Man of War: A Numbers Problem

Question

The story is set in an alternate universe, where magic prevails.

A man breathes heavily, muttering inaudible words while hunched over a spellbook. This person is a castle mage, tasked with determining the amount of MoW (Man of War) an enemy has. If he doesn't, he'll lose his head, like many others before him. Or else why would they be left with only a third-tier seer? With his lack of ability to control his Sight, he can only access whatever information his grimoire gives him. Yet it has proven always to be sufficient.

And the grimoire starts speaking.

"Four in the front."

A pause.

"Four in the back."

A longer pause. But the man knows that there's more.

"Four on the Left."

"Four on the Right."

"Four in the Center, and Four Outside."

It shivers and is silent.

How many MoWs is the enemy sending?

Answer 1

My guess:

Eight arranged like so:

1234 in the front, 5678 in the back, 1256 on the left, 3478 on the right, 2367 in the center, 1458 outside.

Answer 2

The most likely solution:

8, arranged like an X:

1  2
 34
 56
7  8

Here

1234 are in the front (that is, looking from the front you see machines 2431 left to right), 5678 in the back. 1357 are left and 2468 are right. 1278 are outside and 3456 are in the center.

There are some other somewhat plausible possibilities with different number of machines:

16, in a 4x4 square. Sides are obvious, outside ones are those in corners (they are the furthest out) and center ones are the 4 in the middle.

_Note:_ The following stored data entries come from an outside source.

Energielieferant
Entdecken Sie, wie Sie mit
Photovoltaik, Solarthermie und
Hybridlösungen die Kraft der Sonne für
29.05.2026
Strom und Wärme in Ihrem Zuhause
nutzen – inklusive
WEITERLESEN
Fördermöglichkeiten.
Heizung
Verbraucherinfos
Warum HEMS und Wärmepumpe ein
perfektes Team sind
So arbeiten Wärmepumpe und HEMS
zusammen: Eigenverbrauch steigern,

4, arranged in a rotated square (by any degree that is not multiple of 45). Looking from any direction you see 4 machines, all of those 4 machines are both in the center (they have one corner in the center of formation) and on the outside (one of their corners is the outermost place of formation).

Answer 3

I'd found an answer but it turned out to be the same as the most popular one, so here's a different one (ignoring the weird capitalization choices):

Actually, it can be any number starting from 8: The front-back, left-right and center-outside contrasts leave out the MoWs in between. Let the number be $8+n$.

On the table below, let's give -1 to front/left/center, 0 to in-between and 1 to back/right/outside. As long as we have 4 -1s and 4 1s in all columns, we're good.

Front/Back.......Left/Right........Center/Outside
-1.............................-1.........................-1
-1.............................-1.........................-1
-1.............................-1.........................-1
-1.............................-1.........................-1
1.................................1...........................1
1.................................1...........................1
1.................................1...........................1
1.................................1...........................1
0.................................0...........................0

Funnily enough, in a 3D shape, the front/back state can be associated with the angle with the $yz$ plane. Left/right would be the $xy$ plane and center/outside would depend on how far the rays of the angle have to go. Everyone has a place in a 3D shape.